An issue that baffles many people is that why does one still suffer from gum disease or tooth decay if he or she brushes twice daily and visits the dentist regularly. The reason for this phenomenon is multi-factorial. Is your daily brushing regime, a proper 2-minute routine with the correct brushing technique? Are you flossing each and every space between your teeth? When was the last time you replaced your toothbrush? Are you suffering from any medical conditions such as diabetes?

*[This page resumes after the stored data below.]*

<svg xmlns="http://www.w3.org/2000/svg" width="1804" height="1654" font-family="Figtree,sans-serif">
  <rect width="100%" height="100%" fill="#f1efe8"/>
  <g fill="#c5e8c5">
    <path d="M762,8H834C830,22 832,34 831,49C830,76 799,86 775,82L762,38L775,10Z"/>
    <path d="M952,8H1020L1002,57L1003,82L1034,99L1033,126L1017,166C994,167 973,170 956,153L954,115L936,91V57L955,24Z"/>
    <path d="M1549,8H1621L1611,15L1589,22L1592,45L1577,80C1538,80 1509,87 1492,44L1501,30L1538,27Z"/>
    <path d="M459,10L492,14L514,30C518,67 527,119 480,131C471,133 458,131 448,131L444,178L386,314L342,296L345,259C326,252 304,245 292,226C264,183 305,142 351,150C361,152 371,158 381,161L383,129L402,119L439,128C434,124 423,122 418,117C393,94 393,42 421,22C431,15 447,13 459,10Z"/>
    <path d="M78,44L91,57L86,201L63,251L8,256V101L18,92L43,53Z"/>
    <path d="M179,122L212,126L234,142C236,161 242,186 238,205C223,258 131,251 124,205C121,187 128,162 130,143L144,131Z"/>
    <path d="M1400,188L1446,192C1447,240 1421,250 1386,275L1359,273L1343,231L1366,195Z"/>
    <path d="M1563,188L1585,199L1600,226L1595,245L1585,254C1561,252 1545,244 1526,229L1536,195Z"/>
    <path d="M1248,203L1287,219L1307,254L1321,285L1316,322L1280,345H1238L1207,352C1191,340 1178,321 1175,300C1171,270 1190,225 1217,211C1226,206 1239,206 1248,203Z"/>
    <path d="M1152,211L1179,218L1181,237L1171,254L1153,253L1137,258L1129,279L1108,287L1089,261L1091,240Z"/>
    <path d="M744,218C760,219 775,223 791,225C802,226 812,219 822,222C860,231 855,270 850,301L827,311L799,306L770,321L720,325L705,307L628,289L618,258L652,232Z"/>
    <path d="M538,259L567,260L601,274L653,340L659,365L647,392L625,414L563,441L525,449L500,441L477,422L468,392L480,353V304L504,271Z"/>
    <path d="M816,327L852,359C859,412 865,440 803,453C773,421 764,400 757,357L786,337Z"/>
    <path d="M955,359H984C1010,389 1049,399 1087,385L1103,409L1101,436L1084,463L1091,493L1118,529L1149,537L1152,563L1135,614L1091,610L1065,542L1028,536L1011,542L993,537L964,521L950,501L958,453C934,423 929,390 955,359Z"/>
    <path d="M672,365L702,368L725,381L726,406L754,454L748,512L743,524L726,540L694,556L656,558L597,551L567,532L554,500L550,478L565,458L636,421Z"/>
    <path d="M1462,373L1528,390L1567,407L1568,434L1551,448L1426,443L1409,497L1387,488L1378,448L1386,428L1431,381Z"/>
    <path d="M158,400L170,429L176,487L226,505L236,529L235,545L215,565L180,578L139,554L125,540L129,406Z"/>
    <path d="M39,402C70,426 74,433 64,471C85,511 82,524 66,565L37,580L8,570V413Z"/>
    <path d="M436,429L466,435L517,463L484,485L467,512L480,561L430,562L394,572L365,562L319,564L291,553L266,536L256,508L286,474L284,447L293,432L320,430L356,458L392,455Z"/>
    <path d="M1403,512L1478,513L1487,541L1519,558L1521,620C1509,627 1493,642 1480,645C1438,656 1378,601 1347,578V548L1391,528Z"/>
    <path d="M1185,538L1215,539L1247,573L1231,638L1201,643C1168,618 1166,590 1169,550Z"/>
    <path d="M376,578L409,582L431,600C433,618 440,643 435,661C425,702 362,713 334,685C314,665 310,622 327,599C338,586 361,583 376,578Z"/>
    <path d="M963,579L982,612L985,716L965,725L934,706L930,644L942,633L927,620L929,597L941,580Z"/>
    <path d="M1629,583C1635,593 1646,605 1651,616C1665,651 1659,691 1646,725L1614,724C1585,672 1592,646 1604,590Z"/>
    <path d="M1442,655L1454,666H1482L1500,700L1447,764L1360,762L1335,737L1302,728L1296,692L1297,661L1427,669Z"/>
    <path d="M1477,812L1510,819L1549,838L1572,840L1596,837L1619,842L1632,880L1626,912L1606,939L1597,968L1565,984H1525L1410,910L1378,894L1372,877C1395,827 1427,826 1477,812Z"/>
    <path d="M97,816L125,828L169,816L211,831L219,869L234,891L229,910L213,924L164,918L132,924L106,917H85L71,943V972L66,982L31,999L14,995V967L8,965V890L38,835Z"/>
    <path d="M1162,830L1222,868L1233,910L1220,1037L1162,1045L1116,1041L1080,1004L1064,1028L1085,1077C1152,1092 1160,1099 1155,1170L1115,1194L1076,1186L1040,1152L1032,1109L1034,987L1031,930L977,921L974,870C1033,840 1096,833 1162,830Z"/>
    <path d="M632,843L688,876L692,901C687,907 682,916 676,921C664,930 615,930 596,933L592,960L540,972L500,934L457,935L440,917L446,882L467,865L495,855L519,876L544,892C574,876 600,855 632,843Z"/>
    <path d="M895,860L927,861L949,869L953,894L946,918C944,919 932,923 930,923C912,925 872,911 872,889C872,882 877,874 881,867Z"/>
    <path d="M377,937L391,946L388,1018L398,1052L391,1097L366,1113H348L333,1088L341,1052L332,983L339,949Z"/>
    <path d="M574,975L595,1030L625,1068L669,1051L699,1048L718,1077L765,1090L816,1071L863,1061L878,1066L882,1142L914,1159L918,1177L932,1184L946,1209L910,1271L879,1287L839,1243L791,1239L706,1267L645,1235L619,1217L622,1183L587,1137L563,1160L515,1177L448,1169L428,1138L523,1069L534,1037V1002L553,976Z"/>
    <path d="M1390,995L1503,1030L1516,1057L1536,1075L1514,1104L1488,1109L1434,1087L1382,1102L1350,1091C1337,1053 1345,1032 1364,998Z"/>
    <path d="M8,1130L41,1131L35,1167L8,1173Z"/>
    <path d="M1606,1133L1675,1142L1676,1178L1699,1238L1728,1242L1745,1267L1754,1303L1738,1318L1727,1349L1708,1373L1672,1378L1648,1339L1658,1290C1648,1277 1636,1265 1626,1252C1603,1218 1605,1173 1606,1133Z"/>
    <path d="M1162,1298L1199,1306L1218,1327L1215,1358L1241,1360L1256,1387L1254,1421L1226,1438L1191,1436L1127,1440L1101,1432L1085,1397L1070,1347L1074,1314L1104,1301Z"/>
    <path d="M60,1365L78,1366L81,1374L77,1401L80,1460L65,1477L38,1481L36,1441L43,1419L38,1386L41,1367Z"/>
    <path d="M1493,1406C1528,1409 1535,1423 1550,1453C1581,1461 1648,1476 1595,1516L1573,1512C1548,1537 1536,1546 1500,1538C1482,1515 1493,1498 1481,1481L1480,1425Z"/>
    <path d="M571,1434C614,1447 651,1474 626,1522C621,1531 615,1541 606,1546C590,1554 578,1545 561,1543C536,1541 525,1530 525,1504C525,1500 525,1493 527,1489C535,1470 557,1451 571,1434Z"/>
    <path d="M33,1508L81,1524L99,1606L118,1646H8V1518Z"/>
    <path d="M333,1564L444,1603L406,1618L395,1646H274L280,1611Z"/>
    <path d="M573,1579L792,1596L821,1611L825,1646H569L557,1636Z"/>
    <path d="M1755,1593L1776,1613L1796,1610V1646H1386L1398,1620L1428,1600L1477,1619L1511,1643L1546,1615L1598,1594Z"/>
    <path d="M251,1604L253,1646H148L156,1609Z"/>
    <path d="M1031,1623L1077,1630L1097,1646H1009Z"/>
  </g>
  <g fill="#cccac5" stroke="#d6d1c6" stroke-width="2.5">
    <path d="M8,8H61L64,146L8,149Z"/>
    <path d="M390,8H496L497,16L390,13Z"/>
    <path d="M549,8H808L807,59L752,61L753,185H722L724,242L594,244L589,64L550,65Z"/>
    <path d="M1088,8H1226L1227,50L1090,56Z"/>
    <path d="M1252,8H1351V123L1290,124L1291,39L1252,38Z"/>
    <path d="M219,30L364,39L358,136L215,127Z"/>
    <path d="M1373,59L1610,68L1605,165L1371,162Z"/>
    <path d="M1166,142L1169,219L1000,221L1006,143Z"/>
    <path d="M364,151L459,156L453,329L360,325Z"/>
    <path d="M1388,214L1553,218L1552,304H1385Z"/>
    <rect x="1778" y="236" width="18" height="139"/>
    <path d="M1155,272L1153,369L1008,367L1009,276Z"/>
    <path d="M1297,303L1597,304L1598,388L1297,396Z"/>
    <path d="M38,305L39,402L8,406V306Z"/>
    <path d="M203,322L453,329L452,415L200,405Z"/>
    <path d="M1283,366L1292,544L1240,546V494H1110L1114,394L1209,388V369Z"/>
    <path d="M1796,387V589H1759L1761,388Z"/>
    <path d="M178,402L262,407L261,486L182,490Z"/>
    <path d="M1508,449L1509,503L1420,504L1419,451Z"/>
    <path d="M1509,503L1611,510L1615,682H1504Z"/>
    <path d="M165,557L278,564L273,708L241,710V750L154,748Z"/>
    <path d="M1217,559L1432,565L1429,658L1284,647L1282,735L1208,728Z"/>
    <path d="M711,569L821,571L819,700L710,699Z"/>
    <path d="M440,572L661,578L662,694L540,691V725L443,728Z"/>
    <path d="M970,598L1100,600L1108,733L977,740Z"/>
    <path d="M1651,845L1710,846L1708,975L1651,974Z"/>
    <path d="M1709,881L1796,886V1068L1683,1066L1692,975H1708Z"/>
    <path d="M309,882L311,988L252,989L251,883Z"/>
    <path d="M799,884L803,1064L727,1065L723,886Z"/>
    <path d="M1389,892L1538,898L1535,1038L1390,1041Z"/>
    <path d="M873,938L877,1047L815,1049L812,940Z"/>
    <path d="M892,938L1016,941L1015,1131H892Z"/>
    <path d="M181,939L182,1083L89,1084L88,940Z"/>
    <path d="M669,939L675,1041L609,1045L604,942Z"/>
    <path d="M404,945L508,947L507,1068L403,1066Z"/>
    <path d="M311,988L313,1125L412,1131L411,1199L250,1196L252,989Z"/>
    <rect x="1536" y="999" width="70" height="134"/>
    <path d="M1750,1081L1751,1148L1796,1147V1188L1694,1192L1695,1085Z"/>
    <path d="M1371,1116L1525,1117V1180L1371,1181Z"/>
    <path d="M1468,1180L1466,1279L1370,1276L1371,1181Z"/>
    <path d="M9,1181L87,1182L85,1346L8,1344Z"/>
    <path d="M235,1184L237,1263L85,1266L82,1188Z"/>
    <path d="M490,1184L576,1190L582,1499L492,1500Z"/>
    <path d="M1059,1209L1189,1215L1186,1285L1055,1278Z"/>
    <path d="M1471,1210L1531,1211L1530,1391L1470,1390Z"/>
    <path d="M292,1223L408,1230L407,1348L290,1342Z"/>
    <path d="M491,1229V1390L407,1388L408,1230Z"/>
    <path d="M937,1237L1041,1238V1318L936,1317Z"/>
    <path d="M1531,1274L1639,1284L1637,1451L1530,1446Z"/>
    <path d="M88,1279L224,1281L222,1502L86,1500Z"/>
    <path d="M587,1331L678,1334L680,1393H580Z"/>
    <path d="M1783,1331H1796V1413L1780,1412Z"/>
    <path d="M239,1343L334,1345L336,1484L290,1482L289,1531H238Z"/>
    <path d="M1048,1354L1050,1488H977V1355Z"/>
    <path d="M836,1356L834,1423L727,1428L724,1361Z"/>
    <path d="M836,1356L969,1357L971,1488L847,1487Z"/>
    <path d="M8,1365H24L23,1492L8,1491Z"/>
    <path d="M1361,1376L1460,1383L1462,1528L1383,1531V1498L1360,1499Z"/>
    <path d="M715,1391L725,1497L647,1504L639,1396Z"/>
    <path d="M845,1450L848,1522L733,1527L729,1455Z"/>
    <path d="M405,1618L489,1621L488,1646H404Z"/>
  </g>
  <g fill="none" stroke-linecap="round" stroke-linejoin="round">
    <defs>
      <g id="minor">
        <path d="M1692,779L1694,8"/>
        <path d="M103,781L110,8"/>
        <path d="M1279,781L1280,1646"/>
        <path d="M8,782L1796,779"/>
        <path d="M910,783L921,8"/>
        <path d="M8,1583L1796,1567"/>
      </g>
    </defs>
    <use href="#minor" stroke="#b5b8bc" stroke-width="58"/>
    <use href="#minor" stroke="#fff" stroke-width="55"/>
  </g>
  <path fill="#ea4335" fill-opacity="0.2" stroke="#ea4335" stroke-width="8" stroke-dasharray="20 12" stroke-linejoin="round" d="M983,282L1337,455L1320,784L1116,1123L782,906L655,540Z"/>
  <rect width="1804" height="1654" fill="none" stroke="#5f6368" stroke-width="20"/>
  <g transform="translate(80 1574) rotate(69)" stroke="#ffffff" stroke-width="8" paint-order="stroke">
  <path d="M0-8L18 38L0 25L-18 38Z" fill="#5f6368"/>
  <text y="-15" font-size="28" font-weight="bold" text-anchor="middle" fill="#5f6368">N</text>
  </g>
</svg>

Are you experiencing any hormonal changes, e.g. pregnancy? Is there a familial history of gum disease? Are there hidden sugars in your diet? Are your existing dental restorations in good order?

In short, the root causes for dental diseases may be peculiar to an individual. Exploring these causative factors together with your dentist will enable him or her to chart the most effective way forward for you. Talk to your dentist about preventive care. Practices that have your long-term dental health in mind will often have affordable dental plans that is designed to provide you with holistic, regular and timely dental care.

Dental treatment need not be expensive, but neglect is! It’s never too late, so help us to help you to keep your teeth for life.